Prepare sua curva padrão e estime as concentrações de proteína

Sua curva padrão de proteína servirá como uma ferramenta para estimar as concentrações de proteína em laboratório. Portanto, você deseja que seja bastante grande & ndash deve ocupar a maior parte da largura da página e ser bem proporcionado, conforme sugerido no tutorial de gráficos que você completou no início do curso. Escolha rótulos informativos para os eixos conforme aprendeu anteriormente. Plote seus dados de curva padrão e, em seguida, inclua uma linha de tendência de melhor ajuste. A relação pode ser linear ou um tanto curvilínea. Use o bom senso para se ajustar à sua linha de tendência e lembre-se de que não é uma boa prática extrapolar, seja para perto ou para longe da origem.

A partir das absorbâncias de suas incógnitas, estime cada concentração de proteína. Lembre-se de que a concentração do desconhecido é a quantidade de proteína dividida pelo volume da amostra usada, não o volume total no tubo de ensaio. Por convenção, quase sempre relatamos as concentrações de proteína em miligramas / mililitro (mg / ml). Para cada incógnita, lembre-se também de usar o valor de absorvância único que se enquadra na parte mais linear da curva padrão.

Plano para fazer diluições

Mostrar todo o trabalho. Primeiro, teremos que diluir um volume inicial específico para uma concentração final desejada de proteína. Este é o tipo de diluição que você executaria para fazer uma solução de trabalho. Em segundo lugar, você determinará como preparar cada uma de suas amostras para um volume e concentração final desejados.

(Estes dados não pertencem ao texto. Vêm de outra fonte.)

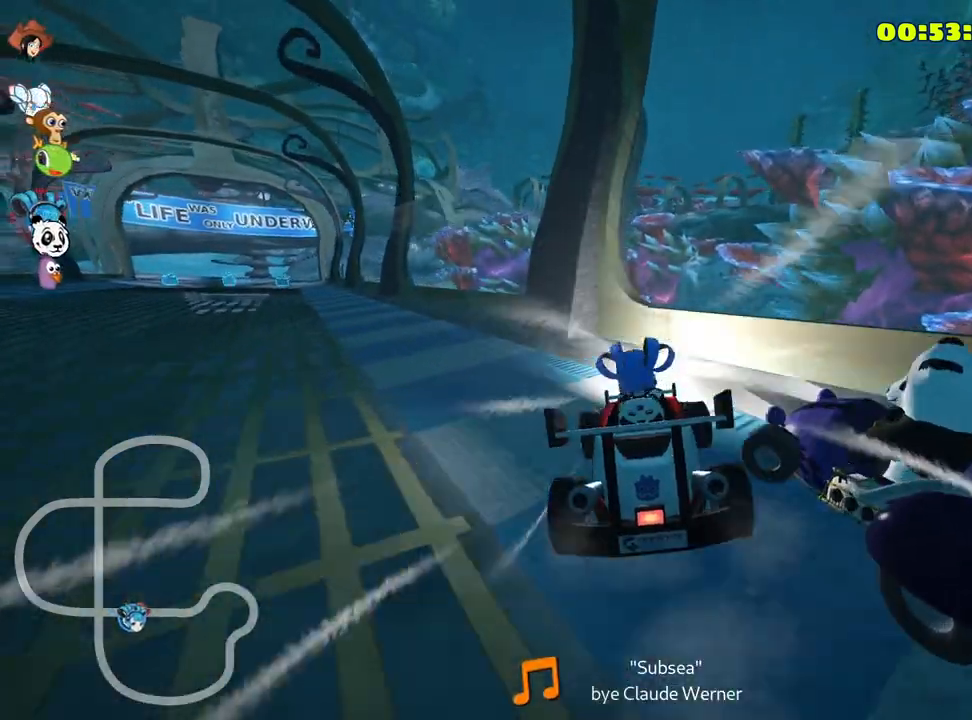
{"keys": ["left", "up"], "events": [[200, "skid", "up"]]}
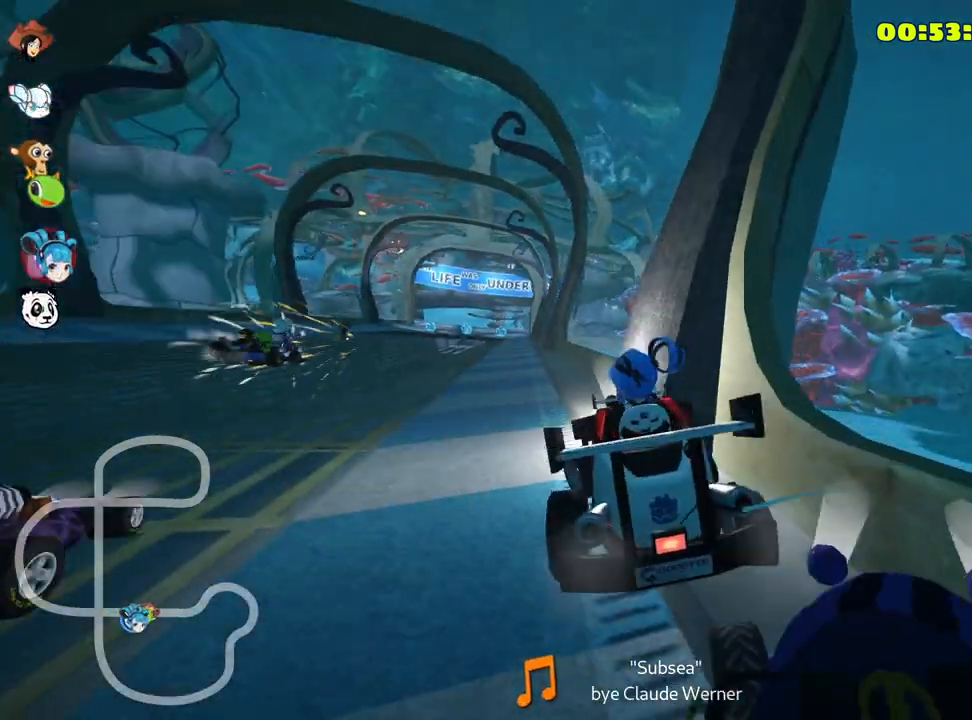
{"keys": ["down", "right"], "events": [[66, "up", "up"], [166, "down", "down"], [183, "left", "up"], [416, "right", "down"]]}
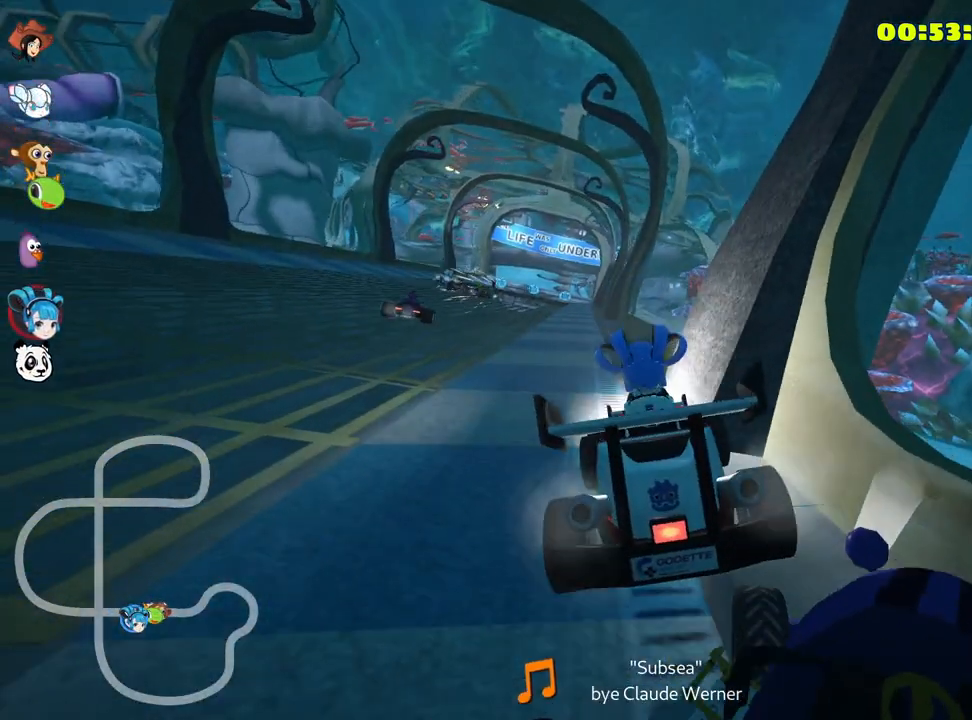
{"keys": ["left", "up"], "events": [[233, "down", "up"], [233, "right", "up"], [300, "left", "down"], [300, "up", "down"]]}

  1. Seu primeiro problema é determinar como diluir 150 µg de cada uma de suas duas incógnitas para uma concentração final de 1 mg / ml. Voce sabe v1, você determinou c1 usando sua curva padrão, e sua concentração final desejada de 1 mg / ml é c2. Em seu caderno, registre as três variáveis ​​conhecidas para diluir cada uma de suas incógnitas. Calcular v2 , mostrando todos os cálculos em seu caderno. Escreva ambos v2 e o volume para adicionar a v1.
  2. Seu segundo problema é determinar como diluir cada desconhecido para obter um volume final de 150 & microl a uma concentração final de 1,5 mg / ml. Registre novamente as três variáveis ​​conhecidas e determine a variável desconhecida para cada uma delas. Mostra todos os cálculos.

Estimar rendimentos de fração

Uma abordagem comum para aprender como algo funciona é desmontá-lo. Aplicamos esse princípio ao tecido vivo quando realizamos o que chamamos de fracionamento de tecido. Geralmente, começamos homogeneizando o tecido, depois separamos o homogenato em componentes, muitas vezes empregando um método chamado centrifugação diferencial. A centrifugação produz um componente sólido (o pellet) que ressuspendemos em um volume de líquido. Também produz um componente líquido, o sobrenadante, que processamos posteriormente. Quando conduzimos um fracionamento, queremos ser capazes de relatar quanto de cada componente temos, geralmente em termos da quantidade de proteína recuperada.